[Passage for review]
Tim is correct of course. I was speaking only of what is required for our
parser to figure it out, not what is legally required by the spec. I should
have made this more apparent.
----------------------------------------
Dean Roddey
Software Weenie
IBM Center for Java Technology - Silicon Valley
[EMAIL PROTECTED]
Tim Bray <[EMAIL PROTECTED]> on 01/28/2000 11:22:57 AM
Please respond to [EMAIL PROTECTED]
To: [EMAIL PROTECTED]
cc:
Subject: Re: xml encodings, java
At 11:28 AM 1/28/00 -0700, [EMAIL PROTECTED] wrote:
>Slight correction... The BOM is required for UTF-16 only if the XMLDecl
>line (<?xml...) is not present. If the XMLDecl is present then we can
>figure it out from that (though a BOM can also still be present.)
Well, only maybe.
Section 4.3.3 says; "Entities encoded in UTF-16 must begin with the Byte
Order Mark...". But then a couple of paragraphs later, it says
In the absence of information provided by an external transport protocol
(e.g. HTTP or MIME), it is an error for an entity including an encoding
declaration to be presented to the XML processor in an encoding other than
that named in the declaration, for an encoding declaration to occur
other than at the beginning of an external entity, or for an entity which
begins with neither a Byte Order Mark nor an encoding declaration to use
an encoding other than UTF-8.
So you could decide that this says that if you have an external signal,
you could omit the BOM. And some purists over in the IETF who generally
disapprove of the BOM and think that receiving software should just shut
up and rely on transmitting software to tell it what the encoding is have
tried to use this loophole.

[Stored data]
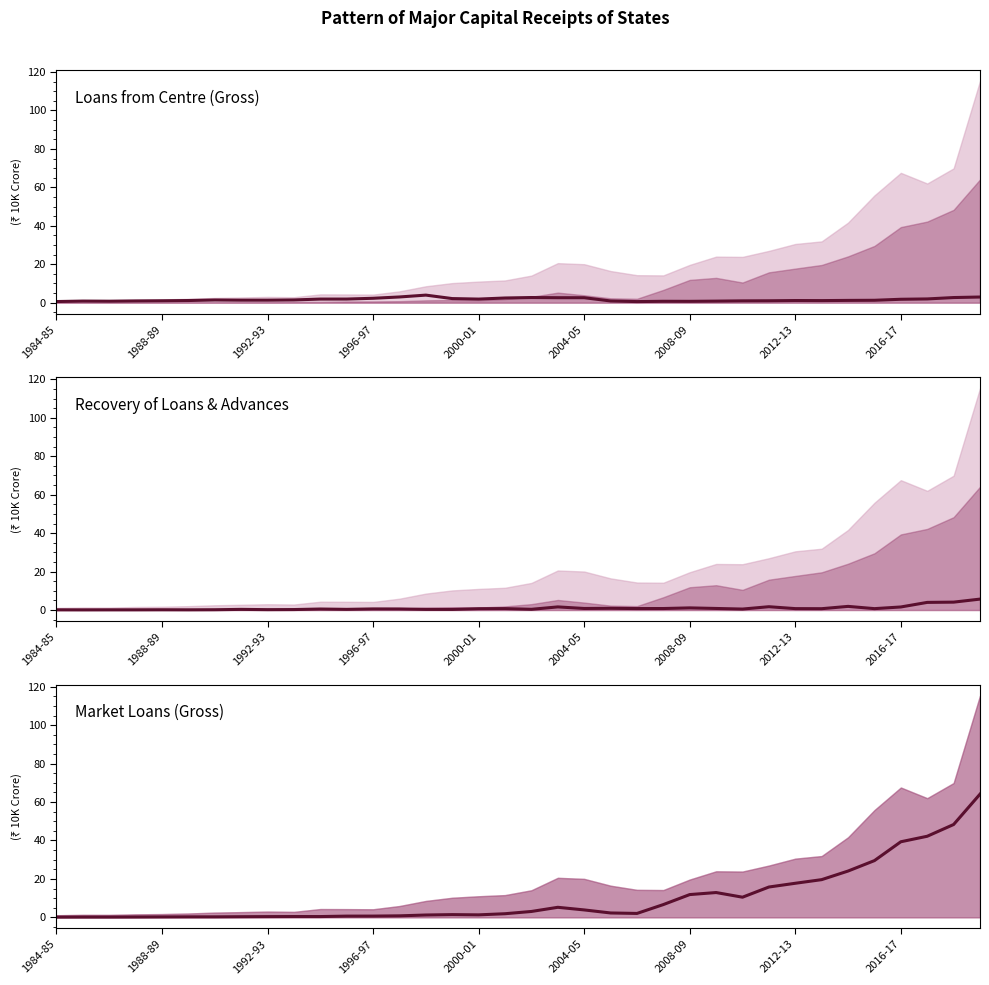

Between 1996-97 and 2012-13, which series saw the biggest shift?

Market Loans (Gross)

[Exercise instructions] In the mailing-list thread on XML encodings, why does Tim reply "Well, only maybe" to the claim that a UTF-16 BOM is required only when the XMLDecl line is missing? Answer in one to three sentences.

[Answer to this problem] Section 4.3.3 of the spec says that "Entities encoded in UTF-16 must begin with the Byte Order Mark," so the spec requires the BOM even when an XMLDecl is present. A later paragraph of that section could be read as letting an external signal, such as HTTP or MIME, stand in for the BOM.